My friend has one having 6 sockets alonwith 6 individual switches. Its not there in the links you have posted. Might be a duplicate one but its working great. It has green switches with orange LED's underneath them.


----------



## PraKs (Sep 16, 2010)

They have just so many.

Not able to select... Need 4-5 plugs with 4-5 switches.

Can you recommend some ?


----------



## Deleted member 26636 (Sep 16, 2010)

this is the one i have- LINK

this also seems good- LINK


----------



## Cool G5 (Sep 16, 2010)

himadri_sm said:


> this is the one i have- LINK
> 
> this also seems good- LINK



This(1st link) was the one I was talking about.


----------



## Cool Buddy (Sep 16, 2010)

Bought Belkin 4 pin for 495/-. Plugs fit in good, from thinnest speaker plugs to the fattest Monitor plugs, all fit in well. Feels well built too.

Here's a long story cut short:

Shop 1: I ask, he replies - belkin 4 pin for Rs. 475+tax. I leave
Shop 2: I ask, he replies - belkin 4 pin for Rs. 450+tax. I think, then I leave
Shop 3: I ask, he replies - belkin 4 pin for Rs. 425+tax. I ask for it but is out of stock. Asks me to come after 2 days

After 2 days:

Shop 3: I ask, he replies - belkin 4 pin for Rs. 425+tax, but is out of stock
Shop 2: I ask, he replies - belkin 4 pin for Rs. 450+tax. I ask for it, but is out of stock
Shop 1: I ask, he replies - belkin 4 pin for Rs. 475+tax. Finally I buy it for Rs. 495

I figured either its 500 bucks or its not for me. So bought it.


----------



## PraKs (Sep 16, 2010)

himadri_sm said:


> this is the one i have- LINK
> 
> this also seems good- LINK



Can you please tell which is good ? Both looks good 

I am fine with 4 pin one.


----------



## Deleted member 26636 (Sep 17, 2010)

PraKs said:


> Can you please tell which is good ? Both looks good
> 
> I am fine with 4 pin one.



i have only used the 1st one so can vouch for that...but i am not sure of the second one..you should ask sam.shab here....he can tell you better...BTW, if individual switches is not a necessity, you may go for belkin..after all it has a reputation..


----------



## PraKs (Sep 17, 2010)

individual switches are must.

NO use powering on Home theater when watching normal TV.. So Its required.

@sam.shab, give your inputs pls


----------



## acewin (Sep 19, 2010)

I am using a spike guard from some company named "WOW", IMO it is very good doesnt gets heated up much. It has separate fuse and on/off switch for each pin and has 5 pin, spent 350 bucks for it. Amps value for each fuse is 10A and plastic quality is good.

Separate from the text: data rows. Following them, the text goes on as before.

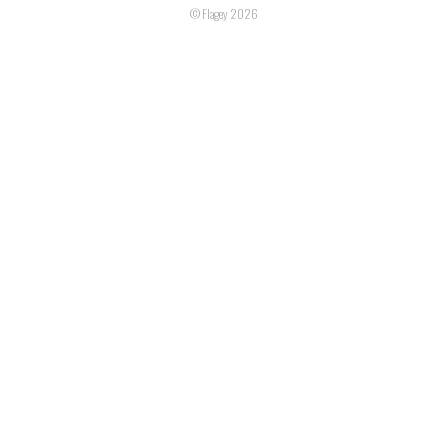
© Flagey 2026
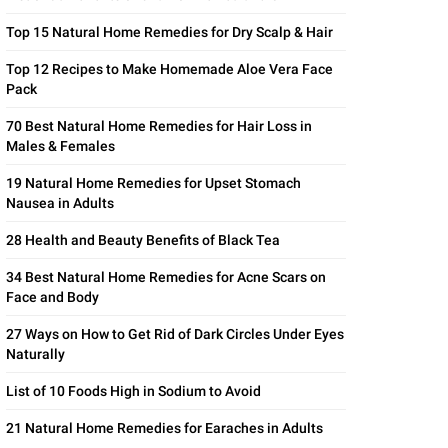
Top 15 Natural Home Remedies for Dry Scalp & Hair
Top 12 Recipes to Make Homemade Aloe Vera Face
Pack
70 Best Natural Home Remedies for Hair Loss in
Males & Females
19 Natural Home Remedies for Upset Stomach
Nausea in Adults
28 Health and Beauty Benefits of Black Tea
34 Best Natural Home Remedies for Acne Scars on
Face and Body
27 Ways on How to Get Rid of Dark Circles Under Eyes
Naturally
List of 10 Foods High in Sodium to Avoid
21 Natural Home Remedies for Earaches in Adults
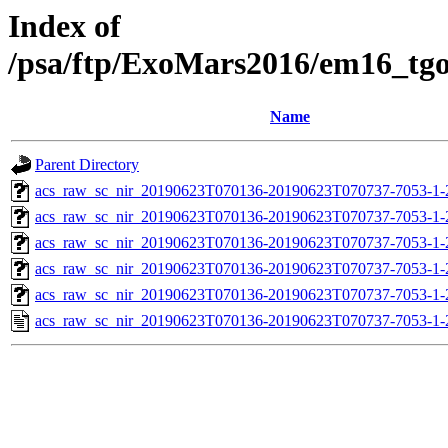
Index of
/psa/ftp/ExoMars2016/em16_tg
Name
Parent Directory
acs_raw_sc_nir_20190623T070136-20190623T070737-7053-1-
acs_raw_sc_nir_20190623T070136-20190623T070737-7053-1-
acs_raw_sc_nir_20190623T070136-20190623T070737-7053-1-
acs_raw_sc_nir_20190623T070136-20190623T070737-7053-1-
acs_raw_sc_nir_20190623T070136-20190623T070737-7053-1-
acs_raw_sc_nir_20190623T070136-20190623T070737-7053-1-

Belkin or APC or Cona(very popular electricals company) cost more but no individual fuse and switch, as praks said they are a must, you cannot go without them if you really want good spike guard.

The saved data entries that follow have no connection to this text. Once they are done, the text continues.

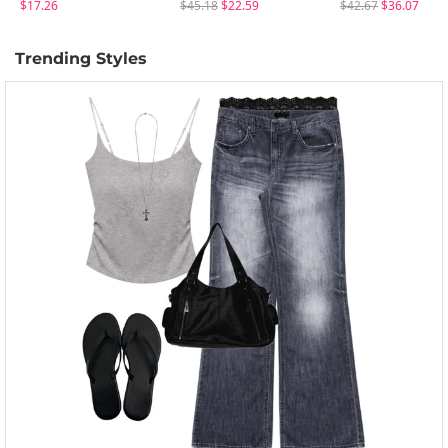
$17.26
$45.18
$22.59
$42.67
$36.07
Trending Styles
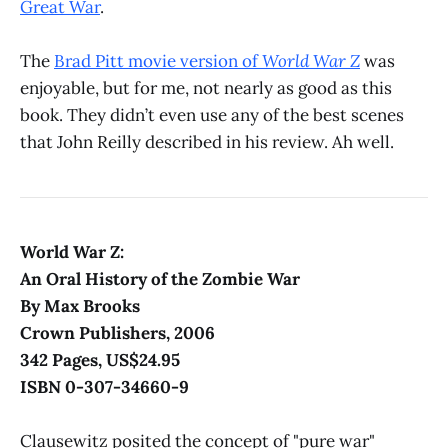
Great War
.
The
Brad Pitt movie version of
World War Z
was
enjoyable, but for me, not nearly as good as this
book. They didn’t even use any of the best scenes
that John Reilly described in his review. Ah well.
World War Z:
An Oral History of the Zombie War
By Max Brooks
Crown Publishers, 2006
342 Pages, US$24.95
ISBN 0-307-34660-9
Clausewitz posited the concept of "pure war"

@praks first one is better check the amps rating for the fuse used in second it is 6A which is low.


----------



## Revolution (Nov 8, 2012)

Can anyone tell me where I will get MX spike guard in Kolkata ?
I need at least 4 sockets.
What gonna be the price ?


----------



## Techguy (Nov 9, 2012)

Belkin are the best... I have tried all other brands and they conk off fast.. I have been using Belkin for the past 4 years and it still works very well.


----------



## Revolution (Nov 10, 2012)

May be I should spend on an UPS rather on an expensive spike guard ?


----------



## Phenomenal (Nov 10, 2012)

BELKIN E-6 Way,i got one,its worth the price.Good stuff,go for it


----------



## Revolution (Nov 10, 2012)

How much for that ?
I guess its Economic series.


----------